## What the task requires
In the co-verification passage, write out everything from "Step 4: Property" down to "for path-based exploration.", substituting "structural" for "syntactic".

## Selected extract
# # # # #
Step 4: Property Driven Slicing of Co-verification Model A property-driven slicing is performed on the unified co-verification model, M seq . This step is purely syntactic, meaning that we perform a backward dependency analysis starting from the property which only preserve those program fragments that are relevant to a given property. The sliced program is then passed to the symbolic execution engine for path-based exploration.
Step 5: Co-verification Using Path-based Symbolic Execution Given a co-verification model, M seq , a scenario, S typically represented by assume properties, and a co-design property expressed as assert(c) (where c is a condition stated in terms of variables in M seq ) as input, COVERIF performs path-based exploration of M seq to automatically check its validity using backend solvers. If the condition c does not hold, then M seq is said to have violated the property.
# # # # #
## Supplied data
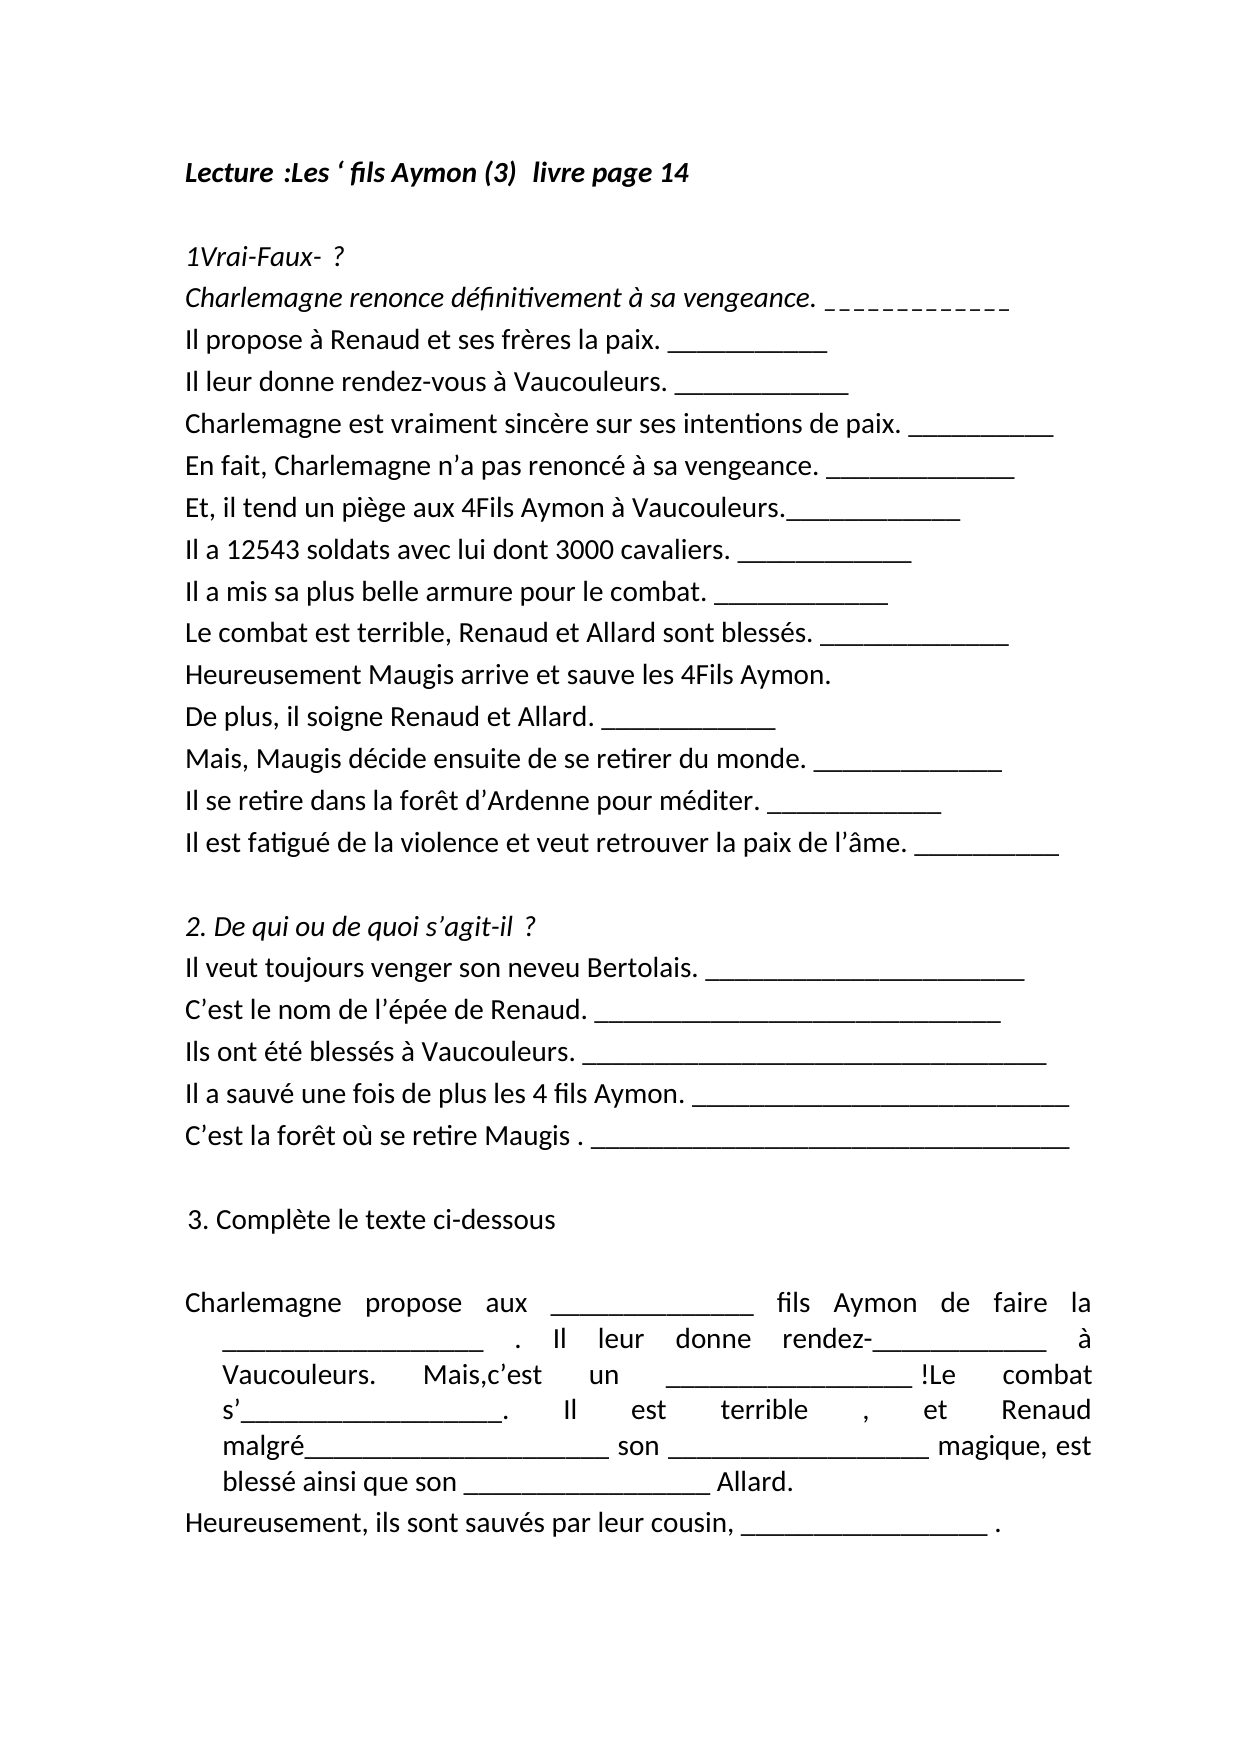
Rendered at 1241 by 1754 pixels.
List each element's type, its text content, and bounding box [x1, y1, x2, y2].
# # # # #
## Answer to the exercise
Step 4: Property Driven Slicing of Co-verification Model A property-driven slicing is performed on the unified co-verification model, M seq . This step is purely structural, meaning that we perform a backward dependency analysis starting from the property which only preserve those program fragments that are relevant to a given property. The sliced program is then passed to the symbolic execution engine for path-based exploration.